I have a friend who’s an amateur archeologist. Maybe I’ll ask him next time we talk. (That probably won’t be for a few weeks, though.)

Not eating pork isn’t that big a deal in modern culture, but my inclination is to think that not keeping pigs would be a significant difference in lifestyle. The other meat animals in the region were easier to herd and migrate with, and don’t need shade as much as pigs. I don’t think the others need as much water as pigs, either.

If one group ate both sheep and goats, and the other only ate goats i wouldn’t think they were as different.

… in addition to the dozens of other things that have narrowed down the possibilities from A-Z to A & B alone.

If they use the same tools, the same clothes, the same houses, same farming techniques, same cooking methods… and only differ in their use of some food products, they’re not widely divergent cultures.

I don’t think you use the farm farming techniques if you keep hogs than if you don’t keep hogs.

But no, not “widely divergent”. For instance, it appears from the Bible that they understood each other’s speech.

Nope - not when other clear cultural markers - pottery, architecture, religious iconography - are unchanged. Pottery, especially, is a big one, way more of an indicator than laymen may be aware of.

If future archaeologists could identify a little connected cluster of people in your neighbourhood because they were all Apple users rather than Android users, but otherwise you all had the same stuff in your houses, would you (seriously) call the iOs people a separate culture? No, you would not. A subculture or a cult, sure.

Also, the pig thing is a bit overstated - there’s a statistically significant reduction in pig remains as the highland settlements increase, but never no pig remains in the area.

Also, pigs make less sense efficiency-wise in highland areas anyway as :

  • they need water,
  • cannot graze like sheep/goats,
  • require settled feeding systems.

Also , some northern Israelite kingdom sites in the later Iron Age show increased pig consumption. It was always more of a Judah thing.
Also also, several clearly non-Israelite populations also had very few pigs - Moabites, trans-Jordanian Canaanite-associated settlements etc.

My sense was that that was one of the differences between Israel and Judah, and some of the chiding in the Bible is Judaeans trying to get the Israelites in line.

Ha! Excellent reference. :right_facing_fist:

Heck, most of the arc of the Northern Kingdom in the Bible is harping on how they’re allowing heathen ways and not rightly following YHWH.

Have a look at the work of anthropologist Marvin Harris, especially the books The Sacred Cow and the Abominable Pig or Cows, Pigs, Wars, and Witches.
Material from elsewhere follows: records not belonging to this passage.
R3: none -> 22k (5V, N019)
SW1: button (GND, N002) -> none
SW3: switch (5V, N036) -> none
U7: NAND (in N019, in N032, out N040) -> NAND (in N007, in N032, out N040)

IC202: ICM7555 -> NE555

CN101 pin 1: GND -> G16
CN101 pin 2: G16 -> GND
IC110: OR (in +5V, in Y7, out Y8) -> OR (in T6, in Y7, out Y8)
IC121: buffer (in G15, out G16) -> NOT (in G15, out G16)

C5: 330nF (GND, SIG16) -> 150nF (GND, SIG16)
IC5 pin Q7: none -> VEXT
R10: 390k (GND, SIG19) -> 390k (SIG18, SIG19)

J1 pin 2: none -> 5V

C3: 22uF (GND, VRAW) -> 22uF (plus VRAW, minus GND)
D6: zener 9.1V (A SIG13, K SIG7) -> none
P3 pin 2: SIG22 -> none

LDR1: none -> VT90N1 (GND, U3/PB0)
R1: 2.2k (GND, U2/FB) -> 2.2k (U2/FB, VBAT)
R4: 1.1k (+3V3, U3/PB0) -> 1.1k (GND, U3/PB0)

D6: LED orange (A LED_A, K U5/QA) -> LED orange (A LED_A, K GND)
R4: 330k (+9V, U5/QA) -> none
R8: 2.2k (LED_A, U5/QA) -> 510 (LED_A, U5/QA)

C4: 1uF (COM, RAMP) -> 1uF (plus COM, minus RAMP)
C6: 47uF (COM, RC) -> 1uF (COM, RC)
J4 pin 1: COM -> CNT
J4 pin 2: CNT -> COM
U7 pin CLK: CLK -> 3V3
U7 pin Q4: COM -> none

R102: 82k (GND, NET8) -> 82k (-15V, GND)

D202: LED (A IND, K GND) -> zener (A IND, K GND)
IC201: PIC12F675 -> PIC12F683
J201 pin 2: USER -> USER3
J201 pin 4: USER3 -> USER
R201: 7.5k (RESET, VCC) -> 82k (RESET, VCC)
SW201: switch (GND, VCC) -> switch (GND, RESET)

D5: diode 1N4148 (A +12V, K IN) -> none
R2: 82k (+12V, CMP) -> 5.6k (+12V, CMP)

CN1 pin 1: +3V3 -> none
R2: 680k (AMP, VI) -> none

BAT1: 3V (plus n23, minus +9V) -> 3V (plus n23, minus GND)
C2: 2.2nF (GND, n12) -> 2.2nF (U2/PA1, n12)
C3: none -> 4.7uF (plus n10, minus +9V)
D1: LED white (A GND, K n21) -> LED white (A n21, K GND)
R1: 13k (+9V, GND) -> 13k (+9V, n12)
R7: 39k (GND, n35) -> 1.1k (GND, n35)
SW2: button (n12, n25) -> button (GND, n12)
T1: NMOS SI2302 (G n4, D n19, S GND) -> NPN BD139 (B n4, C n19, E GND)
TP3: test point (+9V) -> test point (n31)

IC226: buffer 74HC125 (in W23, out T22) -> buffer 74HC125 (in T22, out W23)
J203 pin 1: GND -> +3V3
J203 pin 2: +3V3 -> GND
He wrote extensively on the practical aspects of pig-raising and how it related to the taboo status of the pig. It’s worth noting that Jews are/were not the only group to taboo pigs. So did the Egyptians and Sumerians, not to mention Muslims.

And an interesting point he raises is that you only need to declare something as “forbidden” if there is a real possibility that people might do the forbidden thing. There would have been no point in forbidding, say, the eating of penguin – penguins don’t historically feature in middle eastern diets. But eating pigs can be a temptation because your neighbors might be raising and eating them. As, in fact, they were – have a look at the story of the Gadarene Swine in the synoptic gospels. The demons tormenting the demoniac are sent into the bodies of a herd of pigs – which is only possible if someone in the neighborhood is actually raising pigs.

I’ve always assumed that this pig herd belonged to the Romans and not the native people.

It isn’t stated who owned the pigs - Roman’s or another sect like Samsritans or backsliding Hebrews – but clearly someone there was raising swine, despite biblical and cultural disapproval.